2025, Oct 17 17:00
Pytest vs tempfile.gettempdir: Why TMP changes don't stick and how to set the temp directory correctly
Under pytest, tempfile.gettempdir caches early, so changing TMP won't work. Learn why TMPDIR/TEMP take precedence and how to set the temp dir before tests.
When code that tweaks TMP at runtime works from the command line but fails under pytest, it feels like something in the test runner is “messing” with the environment. The reality is simpler and more subtle: tempfile caches the temp directory on first use, and tests usually trigger that earlier than your test function does.
Minimal reproduction
The following snippet expects that setting TMP will immediately change what tempfile.gettempdir() returns:
import os
import tempfile
def check_tmp_under_test():
    os.environ["TMP"] = "/home/fedora"
    assert tempfile.gettempdir() == "/home/fedora"
    print(tempfile.gettempdir())
check_tmp_under_test()
Run it directly and you’ll see /home/fedora. Run it via pytest, and it may print /tmp or error on the assertion. Same machine, same Python, different outcome.
What is actually happening
The key detail is process-wide caching inside the tempfile module. The first call in the process to tempfile.gettempdir() determines the directory, and that value is cached for the lifetime of the process. Changing os.environ after that first call does not affect the cached result.
After the first call to tempfile.gettempdir() the value it reads is cached — meaning that if you change os.environ after the first call in the process, the value returned first is still returned.

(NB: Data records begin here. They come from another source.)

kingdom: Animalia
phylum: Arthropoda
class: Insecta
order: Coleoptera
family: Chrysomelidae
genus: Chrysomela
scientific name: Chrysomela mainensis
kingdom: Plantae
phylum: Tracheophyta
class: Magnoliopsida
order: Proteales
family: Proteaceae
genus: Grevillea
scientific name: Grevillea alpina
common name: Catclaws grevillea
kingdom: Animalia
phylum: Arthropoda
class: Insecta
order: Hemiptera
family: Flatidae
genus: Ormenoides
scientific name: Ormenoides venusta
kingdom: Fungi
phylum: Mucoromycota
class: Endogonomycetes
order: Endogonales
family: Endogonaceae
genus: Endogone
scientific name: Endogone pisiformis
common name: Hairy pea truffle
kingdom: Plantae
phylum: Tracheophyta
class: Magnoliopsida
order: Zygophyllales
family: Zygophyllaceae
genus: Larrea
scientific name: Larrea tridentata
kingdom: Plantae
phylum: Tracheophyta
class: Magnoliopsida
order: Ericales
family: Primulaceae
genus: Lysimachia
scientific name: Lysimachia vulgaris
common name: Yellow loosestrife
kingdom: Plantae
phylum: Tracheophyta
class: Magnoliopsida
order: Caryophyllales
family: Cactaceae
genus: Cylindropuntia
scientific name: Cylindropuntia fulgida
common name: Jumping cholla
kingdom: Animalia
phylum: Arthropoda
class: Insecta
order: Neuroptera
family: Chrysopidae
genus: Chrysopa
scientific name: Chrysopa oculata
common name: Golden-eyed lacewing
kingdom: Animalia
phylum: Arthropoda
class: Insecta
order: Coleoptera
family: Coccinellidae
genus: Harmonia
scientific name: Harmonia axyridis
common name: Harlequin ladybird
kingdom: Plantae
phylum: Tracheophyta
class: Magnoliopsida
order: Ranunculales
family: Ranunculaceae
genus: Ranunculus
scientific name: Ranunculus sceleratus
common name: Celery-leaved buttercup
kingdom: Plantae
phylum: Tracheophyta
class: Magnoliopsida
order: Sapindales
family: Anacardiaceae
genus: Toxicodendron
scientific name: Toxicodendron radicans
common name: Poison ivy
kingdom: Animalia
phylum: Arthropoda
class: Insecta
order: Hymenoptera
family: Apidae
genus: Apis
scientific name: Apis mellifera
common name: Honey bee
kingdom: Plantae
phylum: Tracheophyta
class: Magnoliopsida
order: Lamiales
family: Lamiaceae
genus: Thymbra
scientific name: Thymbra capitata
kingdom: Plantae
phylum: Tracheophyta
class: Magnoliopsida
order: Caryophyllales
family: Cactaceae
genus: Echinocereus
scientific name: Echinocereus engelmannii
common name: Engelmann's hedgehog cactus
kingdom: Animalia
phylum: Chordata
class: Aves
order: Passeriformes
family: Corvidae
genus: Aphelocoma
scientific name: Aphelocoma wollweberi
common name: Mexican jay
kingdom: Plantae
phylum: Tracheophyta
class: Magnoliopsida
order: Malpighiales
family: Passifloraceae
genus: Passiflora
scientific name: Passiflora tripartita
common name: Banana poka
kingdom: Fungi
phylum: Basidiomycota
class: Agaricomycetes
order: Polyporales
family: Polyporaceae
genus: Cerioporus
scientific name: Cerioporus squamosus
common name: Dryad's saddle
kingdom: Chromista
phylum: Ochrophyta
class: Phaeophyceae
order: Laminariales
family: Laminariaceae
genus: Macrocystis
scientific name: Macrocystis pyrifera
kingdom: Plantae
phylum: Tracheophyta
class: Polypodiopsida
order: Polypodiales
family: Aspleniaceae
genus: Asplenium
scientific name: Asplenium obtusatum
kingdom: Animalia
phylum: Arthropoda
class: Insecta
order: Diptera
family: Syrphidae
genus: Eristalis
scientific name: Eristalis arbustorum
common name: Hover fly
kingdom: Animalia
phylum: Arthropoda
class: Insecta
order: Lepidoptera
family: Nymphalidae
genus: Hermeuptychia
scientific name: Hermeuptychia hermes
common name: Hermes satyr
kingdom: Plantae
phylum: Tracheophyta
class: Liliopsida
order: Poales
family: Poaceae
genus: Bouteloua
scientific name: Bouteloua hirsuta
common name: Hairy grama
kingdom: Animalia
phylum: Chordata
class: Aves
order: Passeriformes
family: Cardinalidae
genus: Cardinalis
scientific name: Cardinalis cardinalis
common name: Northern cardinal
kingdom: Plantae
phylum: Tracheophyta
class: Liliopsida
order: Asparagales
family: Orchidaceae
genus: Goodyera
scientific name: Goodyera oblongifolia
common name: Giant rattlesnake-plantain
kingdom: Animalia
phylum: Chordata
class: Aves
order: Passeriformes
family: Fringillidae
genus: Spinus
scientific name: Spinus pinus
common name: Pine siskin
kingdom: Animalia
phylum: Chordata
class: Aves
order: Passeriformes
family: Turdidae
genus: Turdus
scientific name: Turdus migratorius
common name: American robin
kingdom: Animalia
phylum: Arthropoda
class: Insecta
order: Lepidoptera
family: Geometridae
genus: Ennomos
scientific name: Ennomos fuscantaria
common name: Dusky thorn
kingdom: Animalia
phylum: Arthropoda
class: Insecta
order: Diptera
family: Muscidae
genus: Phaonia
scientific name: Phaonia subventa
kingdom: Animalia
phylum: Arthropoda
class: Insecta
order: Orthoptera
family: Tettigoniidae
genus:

You can observe the cache in an interactive session:
import tempfile, os
print(tempfile.gettempdir())  # e.g. '/tmp'
os.environ["TMP"] = "/tmp/xis"
print(tempfile.gettempdir())  # still '/tmp' because it was cached
Under pytest, a call to tempfile.gettempdir() often happens before your test function runs. It can be triggered by the test runner itself, a plugin, or any code that creates a temp file or directory, because those code paths use the same cached value. Once cached, later changes to TMP inside the test won’t take effect.
There is another piece to keep in mind. The tempfile module consults multiple environment variables, and some have higher priority than others. TMPDIR and TEMP take precedence over TMP. If either TMPDIR or TEMP is set in the test process, changing TMP won’t matter.
Internally, there are private helpers such as tempfile._candidate_tempdir_list() that reflect the current environment on each call, but both tempfile.gettempdir() and tempfile._gettempdir() stop being dynamic after the first call in the process. There is no supported way to reset that cache mid-process.
Solution
Make the environment deterministic before the test process starts. Set the desired temp directory in the OS environment when launching pytest, rather than inside the test function. That ensures the first call to tempfile in the process sees the right value, and the cached result matches your expectation. Also ensure that higher-precedence variables like TMPDIR or TEMP are not set to conflicting values.
export TMP=/home/fedora
uv run pytest pytest.py
With TMP set at process start, tempfile.gettempdir() will cache /home/fedora on its first use, and your assertions will align in both direct runs and under pytest.
Why this matters
Tests live in long-running processes that do more than your code does. Runners, plugins, and utilities may touch tempfile early, and because of caching, that early touch fixes the temp directory for everything that follows. Relying on mutating os.environ mid-test for temp paths is brittle and leads to non-deterministic failures.
Takeaways
Set TMP before the Python process starts if you need a specific temp directory. Remember that TMPDIR and TEMP override TMP, so verify they aren’t set to something else in the test environment. Don’t count on changing os.environ["TMP"] during a test to update tempfile.gettempdir(); once cached, the value is fixed for the lifetime of the process. If you need to inspect what tempfile would consider at this moment without committing to the cache, you can look at the dynamic candidate list via private utilities, but there’s no supported reset for the cached value, so controlling the environment at process start is the reliable path.
The article is based on a question from StackOverflow by Paul Dejean and an answer by jsbueno.